In fact, these infrared-bright galaxies seem to have contributed as much as 'ordinary' galaxies - which are much more numerous - to the total build-up of stars in the Universe, in particular during the last ten billion years. At earlier epochs, the supply of star formation provided by these galaxies is also significant, amounting to at least ten to twenty per cent of the total.

"Our study confirms the importance of starburst galaxies in the cosmic history of star formation. Models that try to reproduce the formation and evolution of galaxies will have to take these results into account," notes Casey.

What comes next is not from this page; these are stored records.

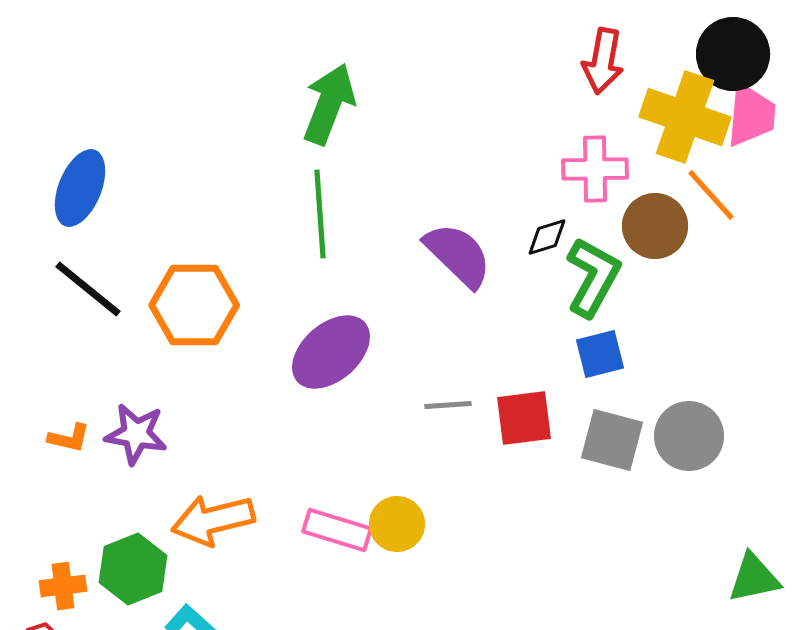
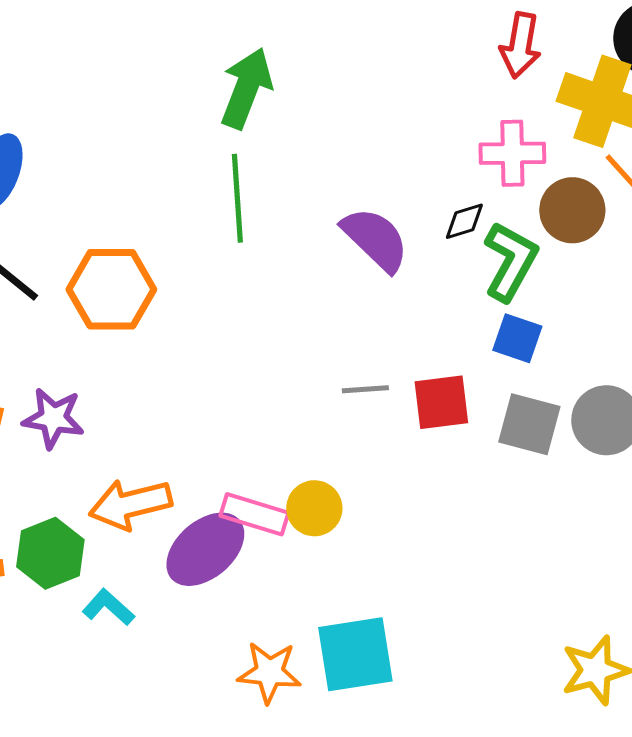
purple ellipse: (331, 352) -> (205, 549), moved
blue square: (600, 354) -> (517, 338), turned 33

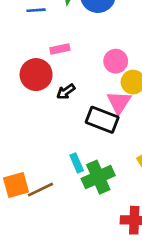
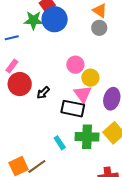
pink rectangle: (60, 49) -> (12, 66), moved, turned -32
green cross: (98, 177) -> (87, 137), moved, turned 35

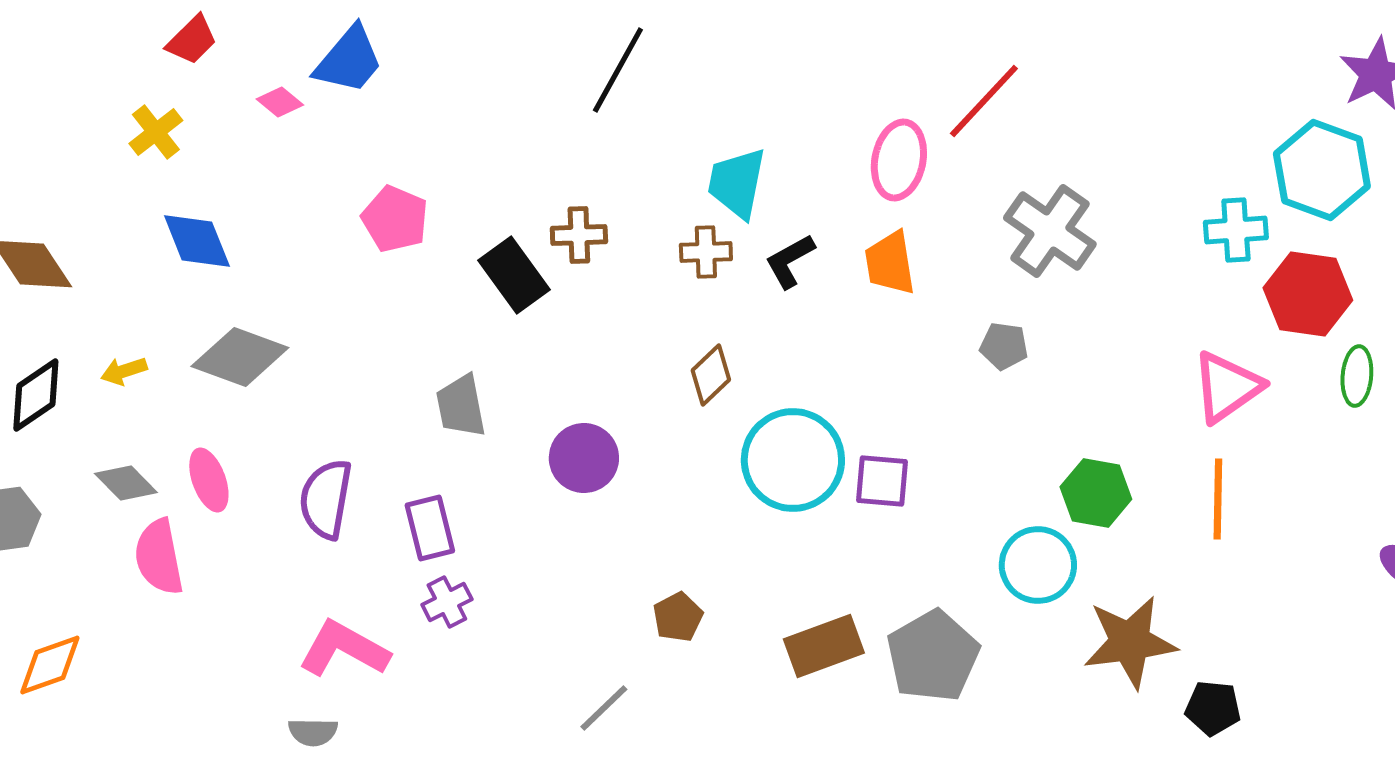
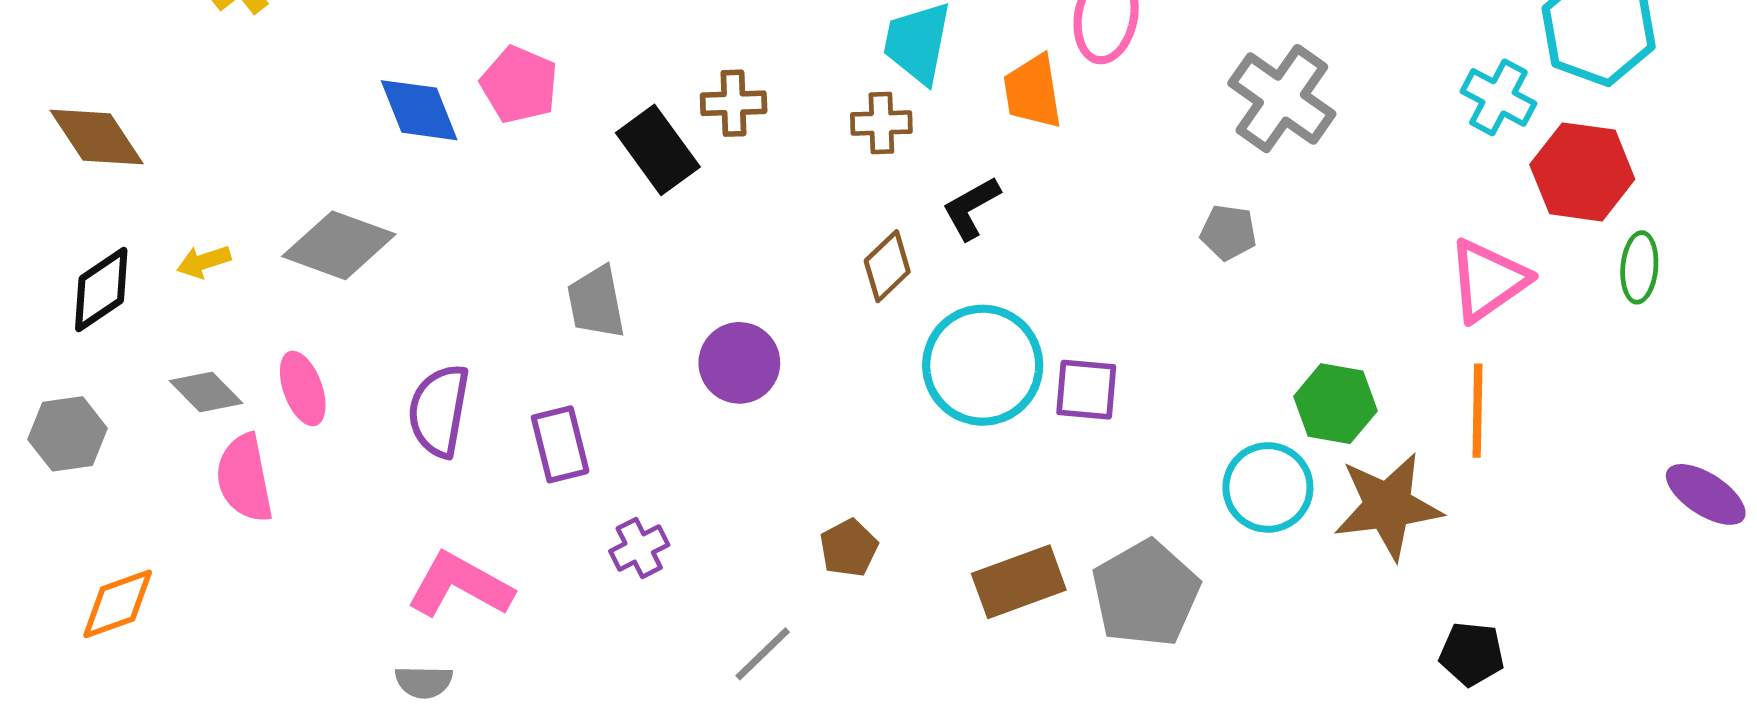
cyan cross: (1236, 230) -> (1498, 97), turned 32
blue diamond: (197, 241) -> (419, 110), moved
black L-shape: (790, 261) -> (971, 208), moved
orange trapezoid: (890, 263) -> (1033, 92), moved
purple cross: (447, 602) -> (639, 548), moved
brown star: (1130, 642) -> (1388, 506), moved

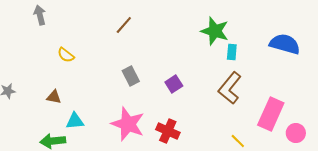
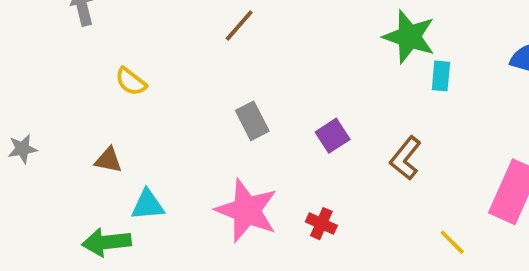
brown L-shape: (230, 88) -> (405, 158), moved, size x0.7
red cross: (168, 131) -> (321, 224), size x0.7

The data set compiled by Casey and her collaborators is a great advance in the investigation of the physical mechanisms that trigger these intense starbursts. There are two main scenarios suggested by current theory: either a violent merger between galaxies, or a more steady process of gas accretion from the intergalactic medium. Follow-up observations of the starburst galaxies detected by Herschel may help astronomers figure out the relative importance of each process at different cosmic epochs.

"This census of starburst galaxies is a huge step forward in the study of galaxy formation and evolution," comments Goran Pilbratt, Herschel Project Scientist at ESA. "With these data, we can now further explore the dominant mechanisms producing the bulk of star formation in the Universe."

The study relies on photometric data acquired with ESA's Herschel Space Observatory at sub-millimetre wavelengths, and on spectroscopic data acquired with the W. M. Keck Observatory on Mauna Kea, Hawai'i, USA. The data are from observations of the following fields: Lockman Hole North, GOODS-North, ELAIS-N1, extended UKIDDS Ultra Deep Field, COSMOS, and extended Chandra Deep Field South.

The Herschel data have been acquired with the Spectral and Photometric Imaging Receiver (SPIRE) instrument on board Herschel as part of the Herschel Multi-tiered Extragalactic Survey (HerMES), a Guaranteed Time Key Programme designed to probe galaxy evolution at high redshift. HerMES is the largest Herschel Key Programme in terms of observing time and aims at studying the evolution of galaxies in the distant Universe. The project is carried out by a large international collaboration led by Seb Oliver (University of Sussex, UK) and Jamie Bock (Caltech, USA).